[[ Data for processing, beginning ]]

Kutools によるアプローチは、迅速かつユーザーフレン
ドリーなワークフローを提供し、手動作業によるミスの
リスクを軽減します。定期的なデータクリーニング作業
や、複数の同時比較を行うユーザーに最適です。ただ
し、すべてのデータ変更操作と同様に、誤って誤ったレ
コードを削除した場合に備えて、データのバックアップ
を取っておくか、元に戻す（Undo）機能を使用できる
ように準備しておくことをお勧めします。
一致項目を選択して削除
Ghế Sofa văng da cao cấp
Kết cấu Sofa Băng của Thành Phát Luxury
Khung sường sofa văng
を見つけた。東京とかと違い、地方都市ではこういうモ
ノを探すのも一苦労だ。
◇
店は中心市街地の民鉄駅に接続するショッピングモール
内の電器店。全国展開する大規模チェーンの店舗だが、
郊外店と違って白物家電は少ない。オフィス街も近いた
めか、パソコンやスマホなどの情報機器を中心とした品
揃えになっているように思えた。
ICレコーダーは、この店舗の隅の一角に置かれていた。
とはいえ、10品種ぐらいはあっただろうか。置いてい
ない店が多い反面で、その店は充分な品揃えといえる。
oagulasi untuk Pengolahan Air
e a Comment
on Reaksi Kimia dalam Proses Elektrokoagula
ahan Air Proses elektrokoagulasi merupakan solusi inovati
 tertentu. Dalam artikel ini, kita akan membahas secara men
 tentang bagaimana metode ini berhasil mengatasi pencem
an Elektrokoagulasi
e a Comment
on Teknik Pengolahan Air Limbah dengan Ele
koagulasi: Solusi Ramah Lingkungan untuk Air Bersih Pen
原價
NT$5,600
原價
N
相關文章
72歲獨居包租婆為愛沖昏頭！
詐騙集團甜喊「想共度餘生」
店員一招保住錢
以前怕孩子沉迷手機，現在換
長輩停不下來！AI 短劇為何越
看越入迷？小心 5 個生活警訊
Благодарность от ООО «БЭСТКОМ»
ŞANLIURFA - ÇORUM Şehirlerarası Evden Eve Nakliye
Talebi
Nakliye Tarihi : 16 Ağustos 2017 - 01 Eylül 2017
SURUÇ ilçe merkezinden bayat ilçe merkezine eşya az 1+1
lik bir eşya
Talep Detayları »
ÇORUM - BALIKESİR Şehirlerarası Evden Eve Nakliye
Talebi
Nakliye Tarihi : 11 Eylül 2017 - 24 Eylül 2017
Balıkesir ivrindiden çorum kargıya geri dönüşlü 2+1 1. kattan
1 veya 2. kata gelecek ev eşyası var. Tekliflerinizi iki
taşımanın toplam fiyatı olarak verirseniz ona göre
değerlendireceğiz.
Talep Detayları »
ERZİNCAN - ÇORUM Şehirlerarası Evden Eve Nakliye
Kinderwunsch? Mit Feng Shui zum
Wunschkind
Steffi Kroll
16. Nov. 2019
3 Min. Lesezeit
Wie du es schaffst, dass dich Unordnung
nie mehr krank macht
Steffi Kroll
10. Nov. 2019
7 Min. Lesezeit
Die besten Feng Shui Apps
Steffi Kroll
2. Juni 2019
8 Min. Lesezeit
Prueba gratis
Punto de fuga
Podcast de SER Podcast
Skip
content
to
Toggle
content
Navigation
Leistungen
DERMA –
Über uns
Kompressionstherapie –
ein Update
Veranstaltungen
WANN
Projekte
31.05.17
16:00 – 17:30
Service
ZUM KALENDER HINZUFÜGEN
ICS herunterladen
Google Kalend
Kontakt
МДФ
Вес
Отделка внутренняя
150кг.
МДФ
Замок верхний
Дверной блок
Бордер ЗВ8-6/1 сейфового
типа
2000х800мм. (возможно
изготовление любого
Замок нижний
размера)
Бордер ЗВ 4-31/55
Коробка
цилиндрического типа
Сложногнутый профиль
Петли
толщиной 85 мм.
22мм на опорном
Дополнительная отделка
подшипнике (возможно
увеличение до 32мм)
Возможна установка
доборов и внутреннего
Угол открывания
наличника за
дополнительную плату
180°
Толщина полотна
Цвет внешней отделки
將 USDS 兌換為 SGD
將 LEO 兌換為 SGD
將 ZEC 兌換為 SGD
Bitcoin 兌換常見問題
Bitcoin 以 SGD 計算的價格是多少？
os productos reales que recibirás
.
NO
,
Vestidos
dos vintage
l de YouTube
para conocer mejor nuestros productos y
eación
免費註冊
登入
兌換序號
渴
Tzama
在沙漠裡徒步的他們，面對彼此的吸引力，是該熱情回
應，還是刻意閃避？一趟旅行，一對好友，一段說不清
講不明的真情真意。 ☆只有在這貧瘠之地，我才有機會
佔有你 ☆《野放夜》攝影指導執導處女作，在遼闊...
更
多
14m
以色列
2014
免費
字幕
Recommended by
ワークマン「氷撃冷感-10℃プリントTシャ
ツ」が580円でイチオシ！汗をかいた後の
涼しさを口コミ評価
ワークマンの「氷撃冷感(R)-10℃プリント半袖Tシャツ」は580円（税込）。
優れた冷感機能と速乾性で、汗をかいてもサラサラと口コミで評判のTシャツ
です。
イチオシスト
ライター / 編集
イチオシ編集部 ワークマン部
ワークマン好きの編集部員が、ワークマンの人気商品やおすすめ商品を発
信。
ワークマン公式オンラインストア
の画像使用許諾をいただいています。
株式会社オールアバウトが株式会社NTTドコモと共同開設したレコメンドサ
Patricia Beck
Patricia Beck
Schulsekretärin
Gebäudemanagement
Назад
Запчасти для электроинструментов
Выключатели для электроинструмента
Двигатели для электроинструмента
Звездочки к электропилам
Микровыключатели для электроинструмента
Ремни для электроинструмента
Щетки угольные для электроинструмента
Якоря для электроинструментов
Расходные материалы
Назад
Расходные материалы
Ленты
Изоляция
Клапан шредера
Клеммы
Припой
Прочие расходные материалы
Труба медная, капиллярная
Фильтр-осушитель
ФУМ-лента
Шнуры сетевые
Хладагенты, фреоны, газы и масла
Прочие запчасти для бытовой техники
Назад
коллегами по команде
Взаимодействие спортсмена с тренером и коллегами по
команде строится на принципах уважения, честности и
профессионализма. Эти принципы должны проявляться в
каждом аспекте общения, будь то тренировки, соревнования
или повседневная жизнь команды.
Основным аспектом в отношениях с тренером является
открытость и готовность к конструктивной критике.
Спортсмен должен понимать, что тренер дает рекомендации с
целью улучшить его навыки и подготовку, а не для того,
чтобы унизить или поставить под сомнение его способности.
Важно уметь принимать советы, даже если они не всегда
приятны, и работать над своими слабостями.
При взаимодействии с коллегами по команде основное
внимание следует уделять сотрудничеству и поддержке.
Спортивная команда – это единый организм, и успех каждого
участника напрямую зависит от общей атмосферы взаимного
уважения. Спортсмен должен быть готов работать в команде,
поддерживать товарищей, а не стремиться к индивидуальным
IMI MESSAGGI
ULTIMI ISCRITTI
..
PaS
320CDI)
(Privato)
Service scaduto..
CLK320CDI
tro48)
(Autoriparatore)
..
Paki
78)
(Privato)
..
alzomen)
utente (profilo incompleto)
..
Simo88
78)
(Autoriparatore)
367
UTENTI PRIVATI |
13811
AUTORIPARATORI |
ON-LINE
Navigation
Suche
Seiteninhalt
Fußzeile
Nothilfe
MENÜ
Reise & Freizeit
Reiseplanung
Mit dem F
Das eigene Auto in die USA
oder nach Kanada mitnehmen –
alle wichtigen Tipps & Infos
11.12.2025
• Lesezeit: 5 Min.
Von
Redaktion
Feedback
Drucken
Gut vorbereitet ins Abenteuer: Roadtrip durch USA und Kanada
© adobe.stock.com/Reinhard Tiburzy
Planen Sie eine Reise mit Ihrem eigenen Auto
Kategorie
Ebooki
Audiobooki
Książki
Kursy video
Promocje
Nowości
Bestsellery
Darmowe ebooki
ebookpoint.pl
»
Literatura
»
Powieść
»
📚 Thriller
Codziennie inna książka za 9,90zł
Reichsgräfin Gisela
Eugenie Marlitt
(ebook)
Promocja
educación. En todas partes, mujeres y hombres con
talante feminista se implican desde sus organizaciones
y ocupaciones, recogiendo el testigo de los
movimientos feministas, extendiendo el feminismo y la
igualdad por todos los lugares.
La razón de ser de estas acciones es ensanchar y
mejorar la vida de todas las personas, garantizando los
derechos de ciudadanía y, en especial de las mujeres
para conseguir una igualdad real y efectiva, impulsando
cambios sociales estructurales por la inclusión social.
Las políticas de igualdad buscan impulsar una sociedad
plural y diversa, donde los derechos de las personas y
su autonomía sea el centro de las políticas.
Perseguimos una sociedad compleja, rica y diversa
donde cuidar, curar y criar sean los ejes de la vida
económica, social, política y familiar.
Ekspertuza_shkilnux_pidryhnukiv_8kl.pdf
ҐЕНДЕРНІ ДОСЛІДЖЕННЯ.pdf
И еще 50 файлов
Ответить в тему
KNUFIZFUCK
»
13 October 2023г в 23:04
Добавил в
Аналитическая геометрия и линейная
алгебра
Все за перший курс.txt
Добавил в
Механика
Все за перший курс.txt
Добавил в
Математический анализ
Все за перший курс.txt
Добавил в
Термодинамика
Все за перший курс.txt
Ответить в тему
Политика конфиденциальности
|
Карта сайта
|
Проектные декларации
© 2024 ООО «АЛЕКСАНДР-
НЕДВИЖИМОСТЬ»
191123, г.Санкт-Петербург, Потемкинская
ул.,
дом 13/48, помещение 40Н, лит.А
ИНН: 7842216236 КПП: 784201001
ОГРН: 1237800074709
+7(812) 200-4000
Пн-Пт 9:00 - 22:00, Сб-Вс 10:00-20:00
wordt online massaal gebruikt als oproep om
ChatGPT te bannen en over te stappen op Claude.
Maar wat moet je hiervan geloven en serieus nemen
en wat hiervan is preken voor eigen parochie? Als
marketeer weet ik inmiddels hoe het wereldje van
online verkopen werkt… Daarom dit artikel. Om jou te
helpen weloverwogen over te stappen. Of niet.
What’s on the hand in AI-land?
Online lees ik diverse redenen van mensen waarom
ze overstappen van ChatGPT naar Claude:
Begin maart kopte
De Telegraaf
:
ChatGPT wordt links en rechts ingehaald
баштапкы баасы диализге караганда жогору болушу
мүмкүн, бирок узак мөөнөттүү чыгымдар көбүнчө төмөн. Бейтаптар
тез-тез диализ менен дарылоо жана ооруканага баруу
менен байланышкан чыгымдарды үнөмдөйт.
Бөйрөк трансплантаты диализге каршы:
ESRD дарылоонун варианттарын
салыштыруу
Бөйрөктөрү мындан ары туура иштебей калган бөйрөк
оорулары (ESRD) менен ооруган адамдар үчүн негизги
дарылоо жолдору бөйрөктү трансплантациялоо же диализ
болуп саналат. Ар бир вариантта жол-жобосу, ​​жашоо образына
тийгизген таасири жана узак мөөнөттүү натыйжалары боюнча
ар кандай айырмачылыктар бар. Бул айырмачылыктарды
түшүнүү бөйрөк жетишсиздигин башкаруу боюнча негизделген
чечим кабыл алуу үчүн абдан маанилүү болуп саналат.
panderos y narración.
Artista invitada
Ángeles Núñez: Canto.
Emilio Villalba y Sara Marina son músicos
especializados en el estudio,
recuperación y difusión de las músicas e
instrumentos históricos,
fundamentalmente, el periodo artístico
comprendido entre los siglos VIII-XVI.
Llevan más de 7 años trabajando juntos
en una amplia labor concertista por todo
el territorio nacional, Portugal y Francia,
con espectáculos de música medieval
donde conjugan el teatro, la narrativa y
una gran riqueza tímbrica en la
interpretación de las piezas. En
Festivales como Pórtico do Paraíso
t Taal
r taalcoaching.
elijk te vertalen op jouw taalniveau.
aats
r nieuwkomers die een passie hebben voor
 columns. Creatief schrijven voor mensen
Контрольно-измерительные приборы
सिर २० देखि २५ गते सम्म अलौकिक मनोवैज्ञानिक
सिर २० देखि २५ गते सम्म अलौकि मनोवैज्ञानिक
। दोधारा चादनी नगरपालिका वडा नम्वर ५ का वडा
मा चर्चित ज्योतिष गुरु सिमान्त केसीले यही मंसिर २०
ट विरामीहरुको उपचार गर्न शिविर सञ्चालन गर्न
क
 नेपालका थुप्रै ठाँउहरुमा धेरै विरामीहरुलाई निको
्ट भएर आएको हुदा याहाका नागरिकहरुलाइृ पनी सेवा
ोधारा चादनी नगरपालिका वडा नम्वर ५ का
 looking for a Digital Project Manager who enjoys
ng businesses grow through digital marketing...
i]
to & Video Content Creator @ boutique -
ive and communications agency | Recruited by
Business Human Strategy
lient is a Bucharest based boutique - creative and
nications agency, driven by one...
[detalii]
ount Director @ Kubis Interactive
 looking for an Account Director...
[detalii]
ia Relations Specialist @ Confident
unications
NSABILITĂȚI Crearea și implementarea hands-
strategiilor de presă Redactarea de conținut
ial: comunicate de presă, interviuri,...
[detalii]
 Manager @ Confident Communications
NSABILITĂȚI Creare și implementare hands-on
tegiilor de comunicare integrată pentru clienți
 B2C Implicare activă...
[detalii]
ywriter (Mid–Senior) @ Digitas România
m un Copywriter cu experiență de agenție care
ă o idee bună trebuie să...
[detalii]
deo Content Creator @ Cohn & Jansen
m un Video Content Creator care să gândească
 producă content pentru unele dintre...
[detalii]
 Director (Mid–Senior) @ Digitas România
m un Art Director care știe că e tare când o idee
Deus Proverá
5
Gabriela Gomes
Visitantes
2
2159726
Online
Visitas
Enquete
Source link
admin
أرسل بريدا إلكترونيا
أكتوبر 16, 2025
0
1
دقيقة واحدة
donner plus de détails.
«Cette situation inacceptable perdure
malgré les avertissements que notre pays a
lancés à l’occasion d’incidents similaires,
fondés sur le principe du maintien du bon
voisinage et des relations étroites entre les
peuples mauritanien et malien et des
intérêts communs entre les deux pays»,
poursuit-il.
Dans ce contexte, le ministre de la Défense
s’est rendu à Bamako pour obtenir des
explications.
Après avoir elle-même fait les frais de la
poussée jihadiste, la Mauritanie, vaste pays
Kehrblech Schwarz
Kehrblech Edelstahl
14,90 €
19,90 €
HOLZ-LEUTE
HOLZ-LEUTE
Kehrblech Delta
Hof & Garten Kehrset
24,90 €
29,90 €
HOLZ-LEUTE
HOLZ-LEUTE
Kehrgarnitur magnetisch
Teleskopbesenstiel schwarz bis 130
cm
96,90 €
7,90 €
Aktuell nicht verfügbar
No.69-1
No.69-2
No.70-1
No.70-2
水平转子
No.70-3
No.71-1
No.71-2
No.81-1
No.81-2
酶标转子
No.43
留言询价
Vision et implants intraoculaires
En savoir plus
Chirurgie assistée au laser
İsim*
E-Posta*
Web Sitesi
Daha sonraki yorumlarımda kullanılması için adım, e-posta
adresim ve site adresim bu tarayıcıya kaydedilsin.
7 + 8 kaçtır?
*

[[ Data for processing, end ]]

■ Exercise aim: Reproduce every line verbatim, from the first line of the rows down to and including the line containing "Ghế Sofa văng da cao cấp".

■ Solution for this task:
Kutools によるアプローチは、迅速かつユーザーフレン
ドリーなワークフローを提供し、手動作業によるミスの
リスクを軽減します。定期的なデータクリーニング作業
や、複数の同時比較を行うユーザーに最適です。ただ
し、すべてのデータ変更操作と同様に、誤って誤ったレ
コードを削除した場合に備えて、データのバックアップ
を取っておくか、元に戻す（Undo）機能を使用できる
ように準備しておくことをお勧めします。
一致項目を選択して削除
Ghế Sofa văng da cao cấp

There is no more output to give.